The statement was issued after the officials held a highly unusual briefing on North Korea policy for all 100 senators at the White House in a move that underlines the urgency and seriousness the Trump administration attaches to the problem. A similar briefing was held on Capitol Hill for members of the House of Representatives.

It is unprecedented for the White House to hold such a special briefing for the Senate about a single foreign policy problem. It is also believed to be the first time that such top U.S. security officials have issued a joint statement on North Korea.

The statement said that past efforts have failed to halt North Korea's unlawful weapons programs and nuclear and ballistic missile tests, adding that with each provocation, North Korea jeopardizes stability in Northeast Asia and "poses a growing threat to our allies and the U.S. homeland."

What also stands out is the emphasis on the need for dialogue with the North as well as the lack of any mention or suggestion of the possibility of military action, such as the phrase "all options are on the table."

"We are engaging responsible members of the international community to increase pressure on the DPRK in order to convince the regime to de-escalate and return to the path of dialogue. We will maintain our close coordination and cooperation with our allies, especially the Republic of Korea and Japan, as we work together to preserve stability and prosperity in the region," it said.

"The United States seeks stability and the peaceful denuclearization of the Korean peninsula. We remain open to negotiations towards that goal. However, we remain prepared to defend ourselves and our allies," the statement said.

Even a mention of dialogue with the North can be considered a big change for the tough-talking Trump administration.

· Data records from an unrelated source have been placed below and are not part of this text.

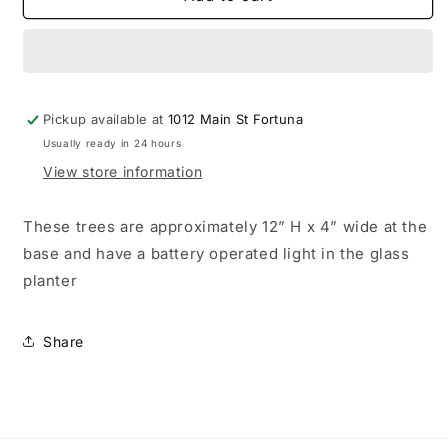
Christmas
Christmas
trees
trees
with
with
light
light
up
up
Pickup available at
pot
pot
1012 Main St Fortuna
Usually ready in 24 hours
View store information
These trees are approximately 12” H x 4” wide at the
base and have a battery operated light in the glass
planter
Share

During a visit to South Korea last month, Tillerson even said that two decades of diplomatic efforts to disarm the North have failed, and there was no point in pursuing the diplomatic path any longer. He also said that the U.S. was considering a wide range of options, including the use of military force.

The new policy does not appear much different from that of former President Barack Obama, known as "strategic patience," which centered on waiting for Pyongyang to show good faith and return to denuclearization talks while increasing sanctions and pressure on the regime.

That illustrates the grim reality that other than imposing tougher sanctions and strengthening deterrence and defensive measures against the provocative regime, there's not much the U.S. can do about it that does not risk a war.

Differences from Obama's North Korea policy, if any, would likely be the level of appeal and pressure the U.S. puts on China to exercise more of its leverage as the North's main food and energy provider to rein in the provocative regime in Pyongyang.

Since his first summit meetings with Chinese President Xi Jinping earlier this month, Trump has repeatedly praised China for trying to increase pressure on the North while at the same time holding out the prospect of a better trade deal with the U.S. if China solves the problem.

Despite the mention of a need for dialogue, the main focus of U.S. policy is likely to be on pressure.

A senior White House official said during a background briefing that the U.S. is considering relisting the North as a state sponsor of terrorism.

Tillerson also said last week that the U.S. is looking at various ways to "bring pressure to bear on the regime in Pyongyang to reengage with us on a different footing than the past talks have been held," including putting Pyongyang back to the terror sponsors' list.